What we’re thinking about: The US is home to over 4,700 FDIC-insured banks. It’s not far off from the EU, which has 5,171, but stop and consider that the EU consists of 27 countries. The UK currently has 365 banks, and Canada has 83.
Why does the US have so many banks, and is this staggering number a good or bad thing?
A brief history lesson: Two schools of thought emerged when the US was founded regarding the construction of its banking system.
- Alexander Hamilton called for one dominant national bank while Thomas Jefferson advocated for a decentralized, state-centered system. At the onset, national banks became the norm.
- Over time, people began to question if they could trust such enormous entities—consumers feared bigger banks would take advantage of certain customers, like farmers and small businesses. To protect their communities, many states passed legislation requiring banks to operate out of only one building—thus creating community banks.
- The new law led to the existence of over 30,000 banks in the US during the 1920s. But liquidity pressures often led to their collapse, and communities would lose everything. To make matters worse, the failure of one bank often sparked contagion to other community banks.
- The community banking system regained some stability in 1934 when the FDIC introduced deposit insurance up to $2,500 for all deposits at all banks. Community banks were better able to compete with larger banks because they were perceived as safe.
Over time, the state-focused legislation was peeled back, and the number of banks in the US dropped. But many community banks still thrive today.
Why are community banks good? Proponents of community banks argue that they’re vital to the areas they serve, and that their existence promotes competition within the US financial system.
- They know the community: Smaller banks tend to know the communities they serve very well. They provide better customized and personalized products and services than federal banks with no ties to small communities.
- Competition breeds benefits: Standing out in the crowd requires banks to be more innovative and to create new offerings that consumers find valuable and can’t get elsewhere. It also creates efficiency and lowers costs—banks that are inefficient and experience high costs are crowded out of the market. It also leads to lower-cost options for consumers, as high-cost providers will also be crowded out.
Can community banks be a bad thing? Their strength is also their weakness. Though they provide value in very specific ways, sometimes their specificity can lead to broader issues. Other risks also accompany community banks.
- Because they make it easier for a variety of consumers to obtain credit, they hold a lot of loans. But this can lead to issues like those that caused the subprime mortgage crisis in 2008. Now all eyes are on community banks’ concentration in commercial real estate loans.
- Their smaller size also makes them more vulnerable to shocks in the financial system. They’re typically less liquid and aren’t usually as well-capitalized as major banks.
- And when shocks do occur, it’s very easy for contagion to run through the community banking system, as we’re seeing with the domino effects of four regional banks collapsing and others struggling to stay afloat.
The big takeaway: Though researchers have tried to determine if a concentrated or a competitive banking system yields better results for the economy, they haven’t been able to make a solid case for either side.
- One study showed that regulations promoting competition within the banking system resulted in less instability within the system.
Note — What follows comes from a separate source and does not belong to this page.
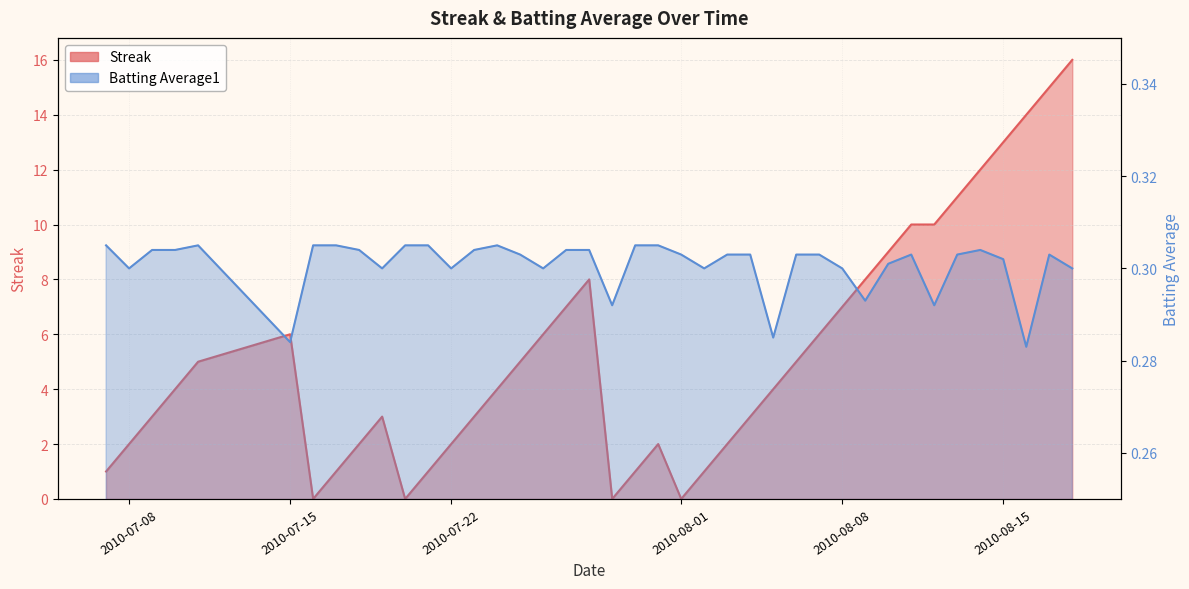

True or false: Batting Average1 has more than 1 interior local peaks.

True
- But the same study showed that concentrated banking systems have better-diversified banks, which may provide a link between concentration and financial system stability.
Several different factors are contributing to the current instability of the US banking system, and it's hard to tell if these same factors would have the same effect on a more-concentrated financial system. But as more community banks face trouble, it’s likely we’ll see intense scrutiny of these smaller institutions, more regulation aimed at them, and potentially a massive outflow of deposits into larger banks.